With a planned upgrade to its Hadoop distributed data processing technology, the Apache Software Foundation intends for the platform to run across much larger clusters and take on larger workloads, an Apache official said.

A key goal for the upcoming 0.23 release of Hadoop, which could eventually be called version two or three, is to have it run across 6,000-node clusters. It currently has run on 4,000-node clusters, said Arun Murthy, vice president of Apache Hadoop and a founder of Hortonworks, which offers Hadoop technologies and services. Release 0.23 is currently alpha quality, it is due for more formal release later this year.

Hadoop has become popular for mining large data sets. Plans call for Hadoop 0.23 to run across 6,000-machine clusters, each with 16 or more cores, and process 10,000 concurrent jobs. Users will get more work done, Murthy said in a presentation at the O'Reilly Strata conference. Performance, he stressed, is something users "can never have enough of".

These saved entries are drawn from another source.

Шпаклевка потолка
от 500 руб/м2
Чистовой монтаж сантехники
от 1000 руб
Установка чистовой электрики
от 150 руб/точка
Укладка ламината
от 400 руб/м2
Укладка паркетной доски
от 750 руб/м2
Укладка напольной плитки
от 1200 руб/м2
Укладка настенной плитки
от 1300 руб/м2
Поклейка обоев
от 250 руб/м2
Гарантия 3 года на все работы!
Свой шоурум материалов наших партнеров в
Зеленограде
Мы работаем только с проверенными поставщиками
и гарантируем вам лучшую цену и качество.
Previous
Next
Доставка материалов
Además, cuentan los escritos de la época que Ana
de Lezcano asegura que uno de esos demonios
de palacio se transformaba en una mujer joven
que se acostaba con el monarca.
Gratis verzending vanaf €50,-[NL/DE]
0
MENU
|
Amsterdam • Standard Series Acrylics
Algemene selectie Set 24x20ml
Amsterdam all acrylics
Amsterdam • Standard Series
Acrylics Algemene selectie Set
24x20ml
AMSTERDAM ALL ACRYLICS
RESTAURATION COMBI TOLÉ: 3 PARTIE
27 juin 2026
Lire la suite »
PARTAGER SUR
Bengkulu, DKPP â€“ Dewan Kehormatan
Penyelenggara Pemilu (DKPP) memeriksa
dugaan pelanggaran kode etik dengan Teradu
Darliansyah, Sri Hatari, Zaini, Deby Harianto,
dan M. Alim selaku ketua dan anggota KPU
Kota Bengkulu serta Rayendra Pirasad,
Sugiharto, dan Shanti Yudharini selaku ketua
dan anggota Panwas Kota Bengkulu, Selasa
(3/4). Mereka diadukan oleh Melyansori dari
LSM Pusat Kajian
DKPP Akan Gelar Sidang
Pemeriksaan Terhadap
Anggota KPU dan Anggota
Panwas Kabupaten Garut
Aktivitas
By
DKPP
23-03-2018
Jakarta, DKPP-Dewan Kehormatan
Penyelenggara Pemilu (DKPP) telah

Other capabilities eyed for the upgrade include HDFS (Hadoop Distributed File System) federation as well as high availability for HDFS. MapReduce, which is the programming model and software framework in Hadoop, will be improved as well. Called Yarn, the MapReduce upgrade "is the first to take Hadoop and make it a much more general data processing system," Murthy said.

Yarn is "a high performance rewrite of MapReduce," with twice the throughput on large clusters, said Eric Baldeschwieler, Hortonworks CTO. Also, wire protocol compatibility planned for the 0.23 release will enable server and client upgrades to be done independently.

Also at Strata on Thursday, MarkLogic and Hortonworks announced integration between Hortonworks Data Platform and MarkLogic's operational database platform.

The integration will allow users to combine MapReduce with MarkLogic's real-time interactive analysis and indexing on a single, unified platform, MarkLogic said. MarkLogic will certify its Connector for Hadoop against Hortonworks Data Platform.